In Hewitt's Dynamite Room and Devastation Road you can see traces of this - part of the success of his writing is that he inscribes the powerless of the individual by embuing a house, a road, a river, an empty field with a dark sense of menace.

 I like Wuthering Heights less and less every time I read it - it feels overwrought, self-absorbed, childish now; perhaps I've had a surfeit of it. The fault is in me, of course, because it's one of the Great Books, but four essays and two Books That Built Me later, I can't say I haven't mined its depths. For me, civilisation has triumphed over savagery, and I'm glad to be here in Cafe Colbert, the Thrushcross Grange of the Corbin and King empire, drinking a decent capuccino, surrounded by efficient, unobtrusive and beautifully courteous service, a world away from the belligerent, pious slovenliness of Joseph, amongst ladies waiting politely for Peter Jones to open.

Sunday, 8 November 2015

SUSAN HILL AT THE BOOKS THAT BUILT ME, 8TH DECEMBER 2015


I have never written a ghost story merely to evoke a shudder. I cannot see the point in simply making people afraid.
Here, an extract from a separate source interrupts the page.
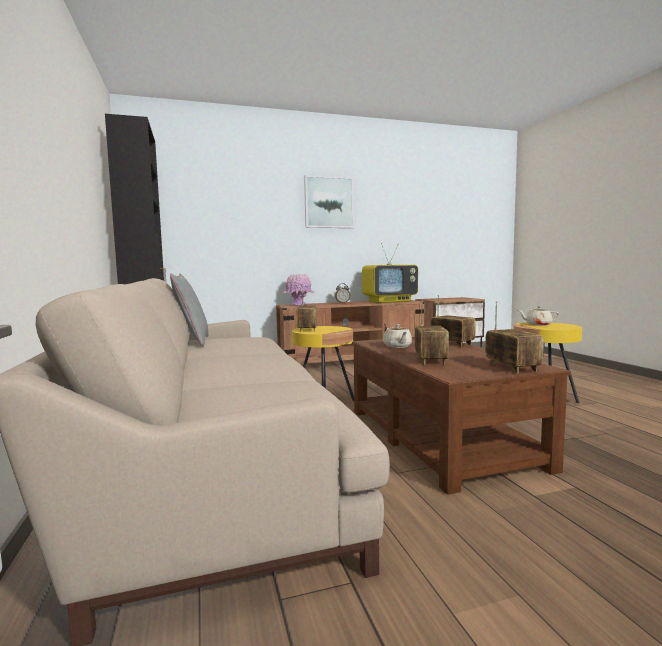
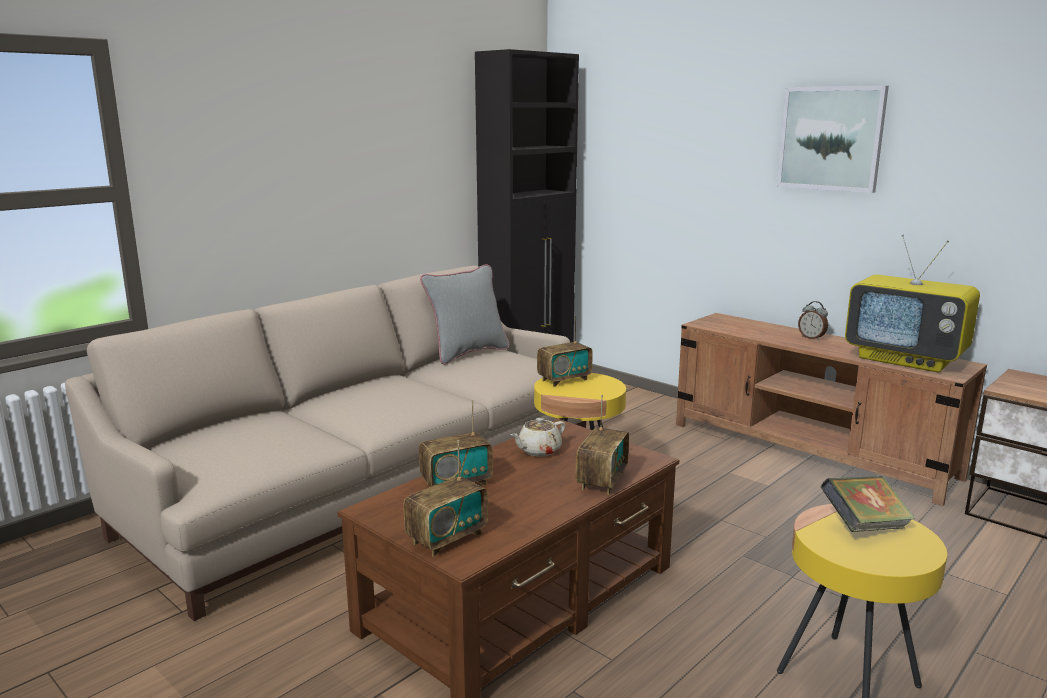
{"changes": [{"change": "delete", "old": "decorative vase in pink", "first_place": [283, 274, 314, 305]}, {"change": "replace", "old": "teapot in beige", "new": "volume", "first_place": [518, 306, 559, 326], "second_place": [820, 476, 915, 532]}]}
I want to do more. I want the reader to ask questions, to ponder, to be intrigued and to create an atmosphere from which the story will emerge.

Susan Hill is one of Britain's most celebrated writers. The author of more than twenty-six novels, and many works of non-fiction, children's books, plays and short-stories, she is not only a prodigious literary talent, but also pleasingly prolific ; small wonder she was made CBE for services to literature.
Recently, her Simon Serrailler series of crime novels has brought her huge success in a new genre, but it's as a writer of ghost stories many of us know her best, not least because of the extraordinary success of The Woman In Black.
Having read many of her books over the years - my first was the chilling and moving first world war novella Strange Meeting - I'm a lifelong fan, and Susan Hill's Books That Built Me will be an enormous treat. I'm very much looking forward to seeing you there.